Paris Fashion Week: now women design for women

MIt might be mistaken for spring, but the sun over the Tuileries Gardens is deceptive as a chilly breeze sweeps through the waiting crowd in front of the monumental white building that will host the first big spectacle of Paris Fashion Week. Appearance is also deceiving. A rectangle with a wide staircase, on which Dior is written in huge gold letters, can be confused with male megalomania. But what will happen inside is almost entirely the work of women.

The first one sits before the show on one of the comfortable soft benches at the edge of the podium. Artist Joana Vasconcelos has created a giant fabric installation that adorns the podium in the form of an octopus with fantasy flowers. It bears the cryptic name “Miss Dior’s Valkyrie”. But what does the stately Valkyrie have to do with Miss Dior, the elegant Frenchwoman?

Don’t think about Wagner, Vasconcelos warns with a smile. But to the woman who was the model for the Miss Dior perfume: Catherine Dior, the younger sister and muse of the couturier and the modern Valkyrie, as Vasconcelos says, because she fought in the Resistance during the German occupation, survived the Ravensbrück concentration camp and later devoted herself to flowers, first as a wholesaler merchant, and then as a breeder.
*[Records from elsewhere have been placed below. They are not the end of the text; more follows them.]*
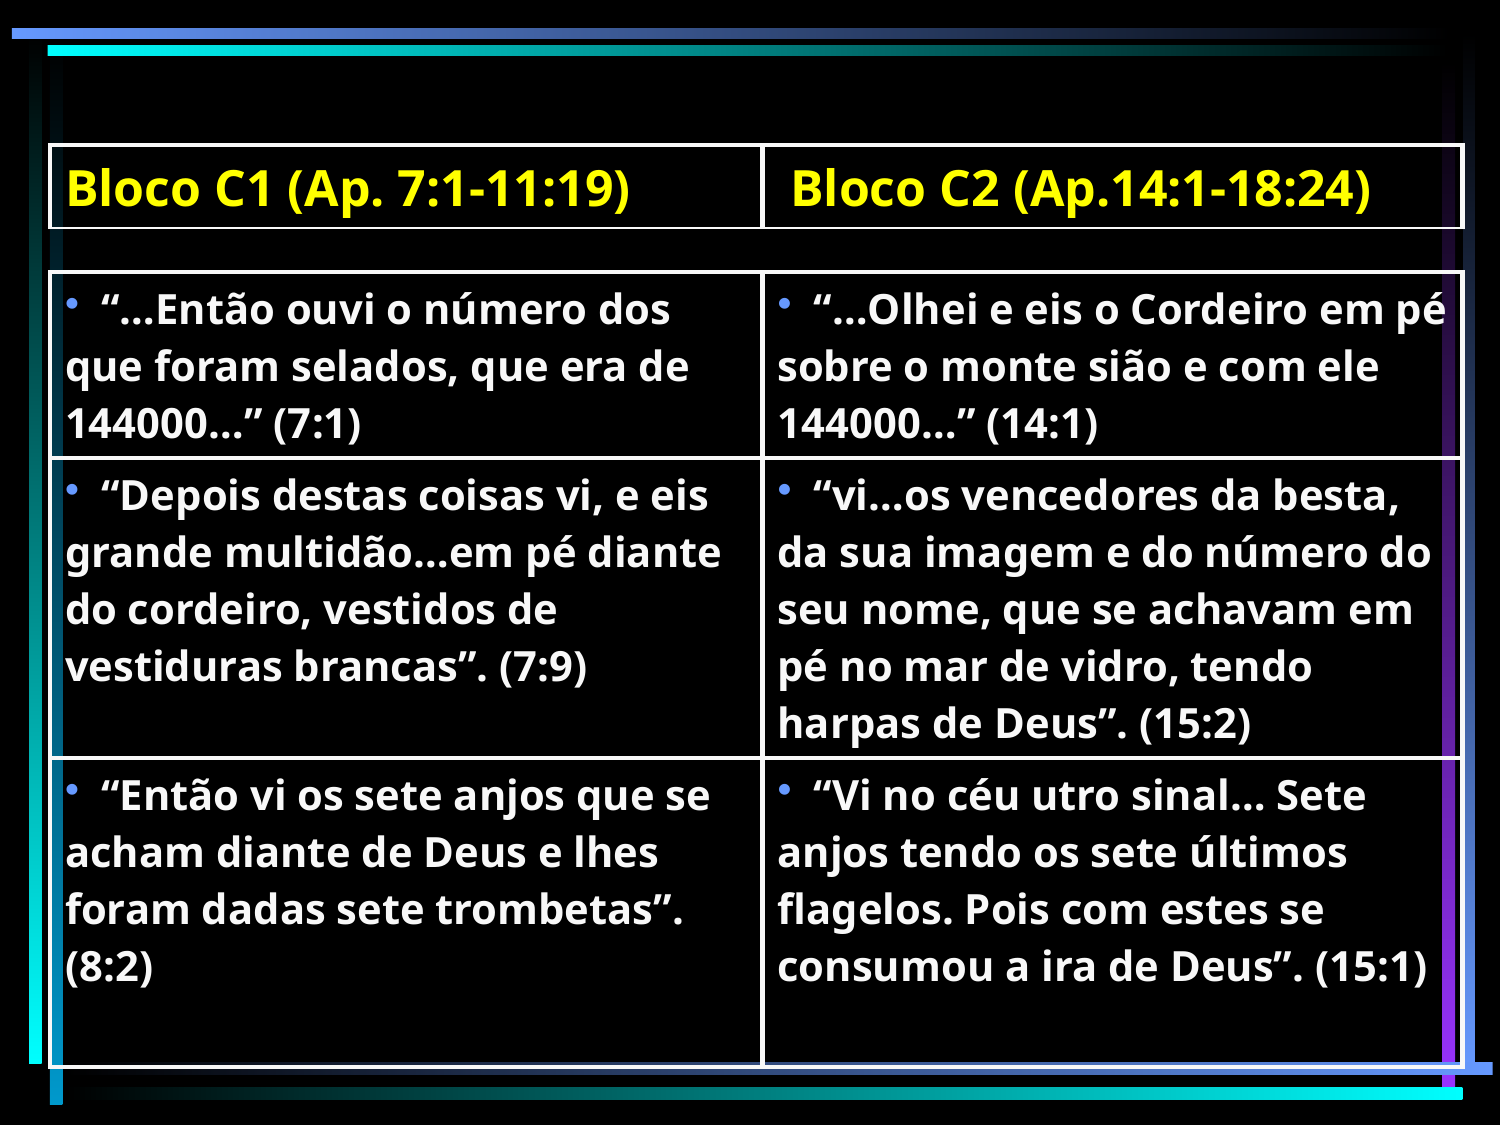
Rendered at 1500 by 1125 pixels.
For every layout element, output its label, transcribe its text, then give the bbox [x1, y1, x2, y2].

table_header “…Então ouvi o número dos que foram selados, que era de 144000…” (7:1) [52, 274, 760, 456]
table_cell “vi…os vencedores da besta, da sua imagem e do número do seu nome, que se achavam em pé no mar de vidro, tendo harpas de Deus”. (15:2) [765, 460, 1460, 756]
table_cell “Então vi os sete anjos que se acham diante de Deus e lhes foram dadas sete trombetas”. (8:2) [52, 760, 760, 1065]
table_cell “Depois destas coisas vi, e eis grande multidão…em pé diante do cordeiro, vestidos de vestiduras brancas”. (7:9) [52, 460, 760, 756]
table_cell “Vi no céu utro sinal… Sete anjos tendo os sete últimos flagelos. Pois com estes se consumou a ira de Deus”. (15:1) [765, 760, 1460, 1065]
table_header Bloco C1 (Ap. 7:1-11:19) [52, 147, 760, 227]
table_header “…Olhei e eis o Cordeiro em pé sobre o monte sião e com ele 144000…” (14:1) [765, 274, 1460, 456]
table_header Bloco C2 (Ap.14:1-18:24) [765, 147, 1460, 227]
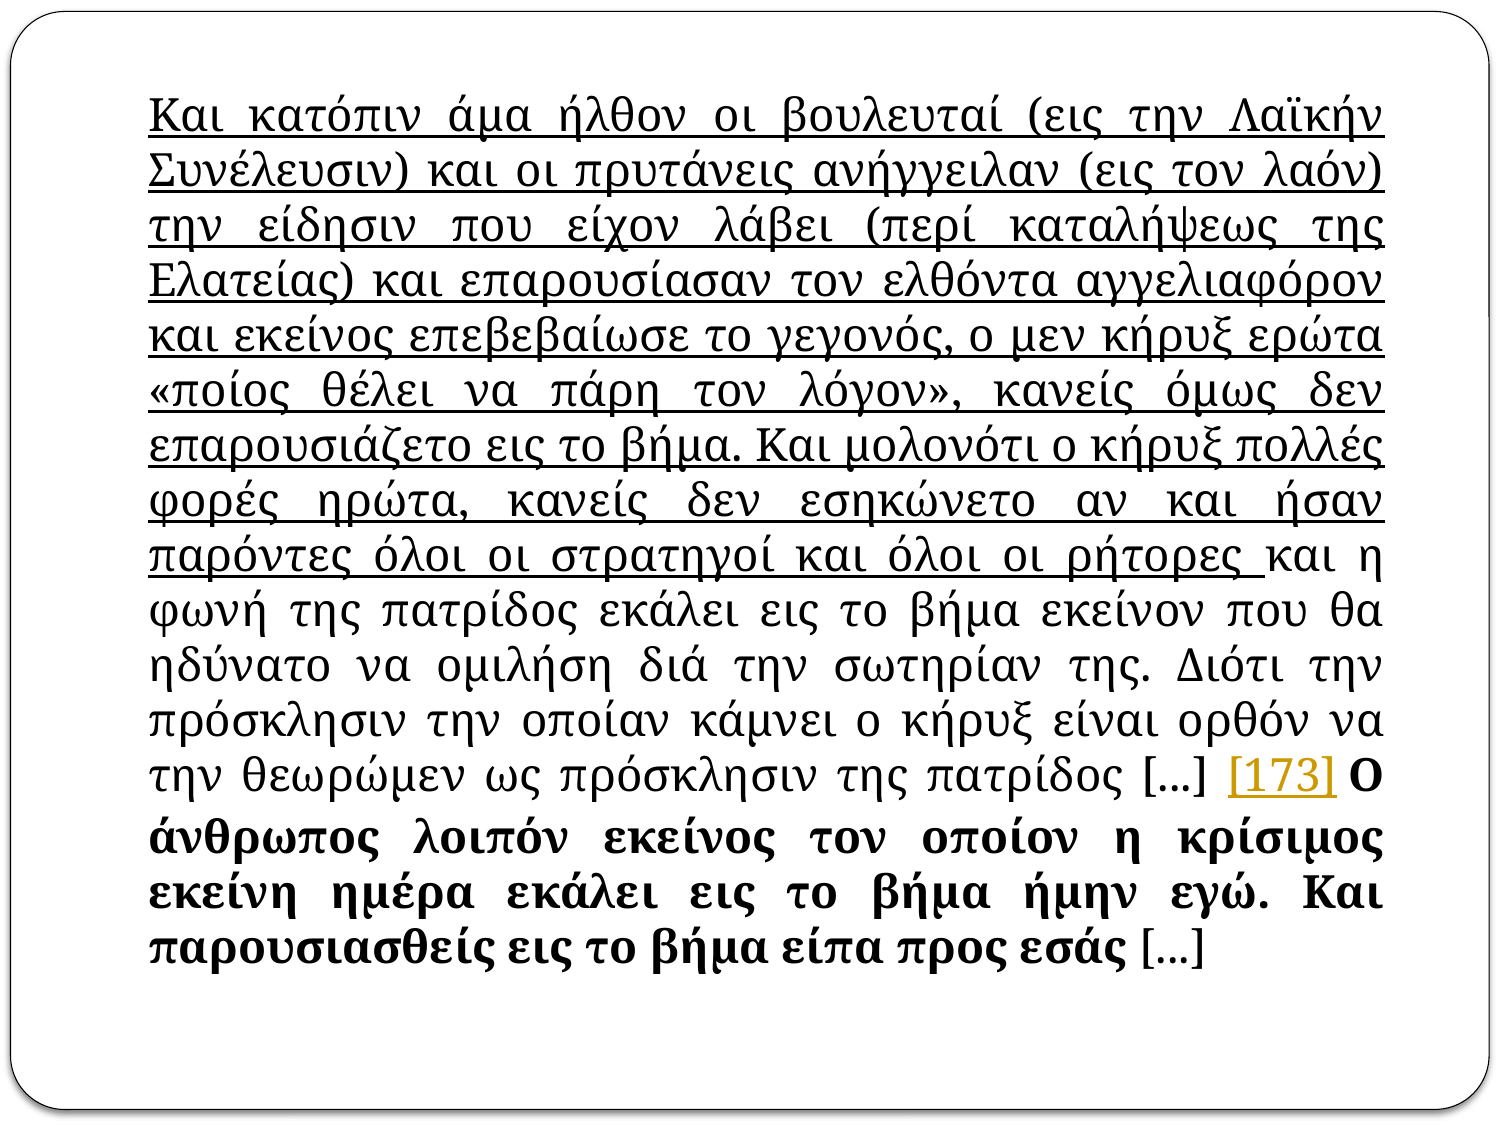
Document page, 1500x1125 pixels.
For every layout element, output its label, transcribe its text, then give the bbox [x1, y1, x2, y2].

list Και κατόπιν άμα ήλθον οι βουλευταί (εις την Λαϊκήν Συνέλευσιν) και οι πρυτάνεις ανήγγειλαν (εις τον λαόν) την είδησιν που είχον λάβει (περί καταλήψεως της Ελατείας) και επαρουσίασαν τον ελθόντα αγγελιαφόρον και εκείνος επεβεβαίωσε το γεγονός, ο μεν κήρυξ ερώτα «ποίος θέλει να πάρη τον λόγον», κανείς όμως δεν επαρουσιάζετο εις το βήμα. Και μολονότι ο κήρυξ πολλές φορές ηρώτα, κανείς δεν εσηκώνετο αν και ήσαν παρόντες όλοι οι στρατηγοί και όλοι οι ρήτορες και η φωνή της πατρίδος εκάλει εις το βήμα εκείνον που θα ηδύνατο να ομιλήση διά την σωτηρίαν της. Διότι την πρόσκλησιν την οποίαν κάμνει ο κήρυξ είναι ορθόν να την θεωρώμεν ως πρόσκλησιν της πατρίδος [...] [173] Ο άνθρωπος λοιπόν εκείνος τον οποίον η κρίσιμος εκείνη ημέρα εκάλει εις το βήμα ήμην εγώ. Και παρουσιασθείς εις το βήμα είπα προς εσάς [...] [88, 78, 1400, 1047]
Strong woman, says the Portuguese. “For me, part of that is that she was both sensitive and turned to something poetic, like flowers after a terrible experience.”
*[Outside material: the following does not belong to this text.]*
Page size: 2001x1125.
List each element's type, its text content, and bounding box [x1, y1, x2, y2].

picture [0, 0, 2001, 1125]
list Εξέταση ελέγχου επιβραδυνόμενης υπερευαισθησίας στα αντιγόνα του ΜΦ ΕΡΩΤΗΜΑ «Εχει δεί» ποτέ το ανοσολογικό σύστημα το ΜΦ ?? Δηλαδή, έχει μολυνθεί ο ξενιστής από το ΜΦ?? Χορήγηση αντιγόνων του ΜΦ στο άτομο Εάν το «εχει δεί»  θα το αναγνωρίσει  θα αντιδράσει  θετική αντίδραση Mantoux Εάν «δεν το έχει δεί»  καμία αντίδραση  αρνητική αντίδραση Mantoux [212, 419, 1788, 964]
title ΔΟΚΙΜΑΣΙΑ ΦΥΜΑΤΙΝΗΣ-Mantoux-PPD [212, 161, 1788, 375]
The New Look of the Fifties Revisited

This polar opposite is reflected in the collection that Dior designer Maria Grazia Chiuri presented on the catwalk shortly thereafter. At first glance, a feminine collection that rethinks the new image of the fifties: narrow waist, wide skirts, flat shoulders. The floral motifs of that time have been digitally alienated. Thanks to soft fabrics, it removes formality from dresses. In addition, Chiuri mixes masculine elements such as black trousers, white shirts with ties, loose-fitting jackets and berets, a style of clothing worn by women in the Resistance because pleated skirts and blouses were not suitable for combat.
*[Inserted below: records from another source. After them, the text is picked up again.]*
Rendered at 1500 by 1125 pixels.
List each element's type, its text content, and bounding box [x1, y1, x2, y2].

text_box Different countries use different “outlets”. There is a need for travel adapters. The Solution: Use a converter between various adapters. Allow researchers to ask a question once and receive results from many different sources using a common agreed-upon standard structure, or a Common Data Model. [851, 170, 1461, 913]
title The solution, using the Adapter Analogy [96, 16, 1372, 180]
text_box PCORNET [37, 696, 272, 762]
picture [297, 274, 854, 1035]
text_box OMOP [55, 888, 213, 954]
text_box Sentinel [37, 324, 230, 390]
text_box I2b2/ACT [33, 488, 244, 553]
“We should all be feminists,” Chiuri wrote on the T-shirts.

For Chiuri, who was appointed to the fashion house in 2016 as the first female creative director and soon after established her work motto with a simple slogan “We should all be feminists” on shirts, Catherine Dior is one of those women who subverted stereotypical ways thinking on it led an independent life. In many ways, she, who died in 2008 at the age of 90, was stronger than her brother. Chiuri’s designs for next fall and winter should be understood not only as feminist, but downright feminine, because they bring back the waist that disappeared in the oversized theme of previous seasons.

Some women may like this. And, if it sells well, Delphine Arnaud, who will sit next to Charlize Theron in the front row during the show. Lately, she’s been running Dior, another strong woman in the Dior space, emerging from the shadow of her father, Bernard Arnault, boss of the luxury group LVMH and once again the second richest man in the world.